Quoted passage =>
Buenaventura Press
- Status: Defunct (2010)
- Founded: 2004
- Founder: Alvin Buenaventura
- Successor: Pigeon Press (2010–2016)
- Country of origin: U.S.
- Headquarters location: Oakland, California
- Publication types: Comics
- Official website: www.buenaventurapress.com

= Buenaventura Press =

American publisher and distributor of comics

Buenaventura Press was a publisher and distributor for comics, prints, anthologies and graphic novels based in Oakland, California, run by Alvin Buenaventura.

==Publishing history==
Buenaventura Press originally specialized in handcrafted fine press prints, producing works for Gary Panter, Daniel Clowes, Julie Doucet, Chris Ware and others, before it extended its operations to publishing works in various book formats.

The company closed in January 2010, in many ways because of the costs involved in publishing Kramers Ergot #7 (which appeared in 2008 at a retail price of $125).

Material to process =>

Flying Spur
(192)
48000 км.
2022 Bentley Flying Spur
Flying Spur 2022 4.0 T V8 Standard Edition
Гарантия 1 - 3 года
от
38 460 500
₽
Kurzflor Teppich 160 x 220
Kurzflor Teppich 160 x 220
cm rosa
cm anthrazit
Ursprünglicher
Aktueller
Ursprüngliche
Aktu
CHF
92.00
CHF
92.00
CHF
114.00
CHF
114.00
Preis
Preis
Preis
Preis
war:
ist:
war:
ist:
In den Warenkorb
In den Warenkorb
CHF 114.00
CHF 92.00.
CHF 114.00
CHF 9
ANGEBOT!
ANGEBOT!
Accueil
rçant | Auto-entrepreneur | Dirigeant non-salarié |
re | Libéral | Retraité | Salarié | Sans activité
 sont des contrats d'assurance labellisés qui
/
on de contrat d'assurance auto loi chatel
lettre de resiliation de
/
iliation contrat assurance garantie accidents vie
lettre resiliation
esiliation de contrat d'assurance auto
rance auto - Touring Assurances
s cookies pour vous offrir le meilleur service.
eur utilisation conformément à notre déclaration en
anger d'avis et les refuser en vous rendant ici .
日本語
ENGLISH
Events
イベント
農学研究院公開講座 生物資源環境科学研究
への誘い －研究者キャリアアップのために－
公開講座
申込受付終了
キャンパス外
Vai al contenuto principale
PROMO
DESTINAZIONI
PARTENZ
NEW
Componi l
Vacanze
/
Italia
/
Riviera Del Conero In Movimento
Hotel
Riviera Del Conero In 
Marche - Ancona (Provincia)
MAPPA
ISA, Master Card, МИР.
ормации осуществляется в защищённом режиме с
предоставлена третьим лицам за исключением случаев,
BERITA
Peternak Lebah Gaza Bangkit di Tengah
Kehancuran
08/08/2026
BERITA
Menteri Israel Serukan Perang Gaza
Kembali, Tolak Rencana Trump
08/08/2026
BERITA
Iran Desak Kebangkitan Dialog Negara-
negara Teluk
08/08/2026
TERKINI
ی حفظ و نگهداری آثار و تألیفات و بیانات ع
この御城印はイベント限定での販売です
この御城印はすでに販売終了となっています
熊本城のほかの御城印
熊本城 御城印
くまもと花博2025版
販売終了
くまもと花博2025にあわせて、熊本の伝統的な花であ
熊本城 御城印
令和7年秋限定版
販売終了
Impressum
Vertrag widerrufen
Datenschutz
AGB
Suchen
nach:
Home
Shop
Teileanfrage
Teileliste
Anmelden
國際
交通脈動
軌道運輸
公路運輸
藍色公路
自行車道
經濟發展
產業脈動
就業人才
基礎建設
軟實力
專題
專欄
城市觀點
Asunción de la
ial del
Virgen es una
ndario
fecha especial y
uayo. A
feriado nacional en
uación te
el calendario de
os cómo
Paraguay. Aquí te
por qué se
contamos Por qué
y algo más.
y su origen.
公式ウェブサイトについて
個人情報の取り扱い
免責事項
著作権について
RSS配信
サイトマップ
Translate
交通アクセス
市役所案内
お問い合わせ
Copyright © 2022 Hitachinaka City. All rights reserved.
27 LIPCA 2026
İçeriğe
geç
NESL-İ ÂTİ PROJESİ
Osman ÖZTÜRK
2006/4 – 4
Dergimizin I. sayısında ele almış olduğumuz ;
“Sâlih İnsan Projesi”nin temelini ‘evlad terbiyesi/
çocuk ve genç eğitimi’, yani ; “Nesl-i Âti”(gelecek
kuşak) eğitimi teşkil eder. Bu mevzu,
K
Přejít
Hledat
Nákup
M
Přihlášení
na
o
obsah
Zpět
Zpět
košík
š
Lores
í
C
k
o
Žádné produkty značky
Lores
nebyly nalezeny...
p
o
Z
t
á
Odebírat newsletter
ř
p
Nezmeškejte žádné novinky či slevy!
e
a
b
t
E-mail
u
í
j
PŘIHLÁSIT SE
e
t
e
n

Things to do =>
(1) In the Buenaventura Press text, what was the retail price of Kramers Ergot #7?
(2) Reproduce the rows word for word, starting at the first line of the rows and ending at the line that contains "Dergimizin I. sayısında ele almış olduğumuz ;".
The text about Buenaventura Press and the rows have no connection to each other.

Activity answers =>
(1) $125

(2)
Flying Spur
(192)
48000 км.
2022 Bentley Flying Spur
Flying Spur 2022 4.0 T V8 Standard Edition
Гарантия 1 - 3 года
от
38 460 500
₽
Kurzflor Teppich 160 x 220
Kurzflor Teppich 160 x 220
cm rosa
cm anthrazit
Ursprünglicher
Aktueller
Ursprüngliche
Aktu
CHF
92.00
CHF
92.00
CHF
114.00
CHF
114.00
Preis
Preis
Preis
Preis
war:
ist:
war:
ist:
In den Warenkorb
In den Warenkorb
CHF 114.00
CHF 92.00.
CHF 114.00
CHF 9
ANGEBOT!
ANGEBOT!
Accueil
rçant | Auto-entrepreneur | Dirigeant non-salarié |
re | Libéral | Retraité | Salarié | Sans activité
 sont des contrats d'assurance labellisés qui
/
on de contrat d'assurance auto loi chatel
lettre de resiliation de
/
iliation contrat assurance garantie accidents vie
lettre resiliation
esiliation de contrat d'assurance auto
rance auto - Touring Assurances
s cookies pour vous offrir le meilleur service.
eur utilisation conformément à notre déclaration en
anger d'avis et les refuser en vous rendant ici .
日本語
ENGLISH
Events
イベント
農学研究院公開講座 生物資源環境科学研究
への誘い －研究者キャリアアップのために－
公開講座
申込受付終了
キャンパス外
Vai al contenuto principale
PROMO
DESTINAZIONI
PARTENZ
NEW
Componi l
Vacanze
/
Italia
/
Riviera Del Conero In Movimento
Hotel
Riviera Del Conero In 
Marche - Ancona (Provincia)
MAPPA
ISA, Master Card, МИР.
ормации осуществляется в защищённом режиме с
предоставлена третьим лицам за исключением случаев,
BERITA
Peternak Lebah Gaza Bangkit di Tengah
Kehancuran
08/08/2026
BERITA
Menteri Israel Serukan Perang Gaza
Kembali, Tolak Rencana Trump
08/08/2026
BERITA
Iran Desak Kebangkitan Dialog Negara-
negara Teluk
08/08/2026
TERKINI
ی حفظ و نگهداری آثار و تألیفات و بیانات ع
この御城印はイベント限定での販売です
この御城印はすでに販売終了となっています
熊本城のほかの御城印
熊本城 御城印
くまもと花博2025版
販売終了
くまもと花博2025にあわせて、熊本の伝統的な花であ
熊本城 御城印
令和7年秋限定版
販売終了
Impressum
Vertrag widerrufen
Datenschutz
AGB
Suchen
nach:
Home
Shop
Teileanfrage
Teileliste
Anmelden
國際
交通脈動
軌道運輸
公路運輸
藍色公路
自行車道
經濟發展
產業脈動
就業人才
基礎建設
軟實力
專題
專欄
城市觀點
Asunción de la
ial del
Virgen es una
ndario
fecha especial y
uayo. A
feriado nacional en
uación te
el calendario de
os cómo
Paraguay. Aquí te
por qué se
contamos Por qué
y algo más.
y su origen.
公式ウェブサイトについて
個人情報の取り扱い
免責事項
著作権について
RSS配信
サイトマップ
Translate
交通アクセス
市役所案内
お問い合わせ
Copyright © 2022 Hitachinaka City. All rights reserved.
27 LIPCA 2026
İçeriğe
geç
NESL-İ ÂTİ PROJESİ
Osman ÖZTÜRK
2006/4 – 4
Dergimizin I. sayısında ele almış olduğumuz ;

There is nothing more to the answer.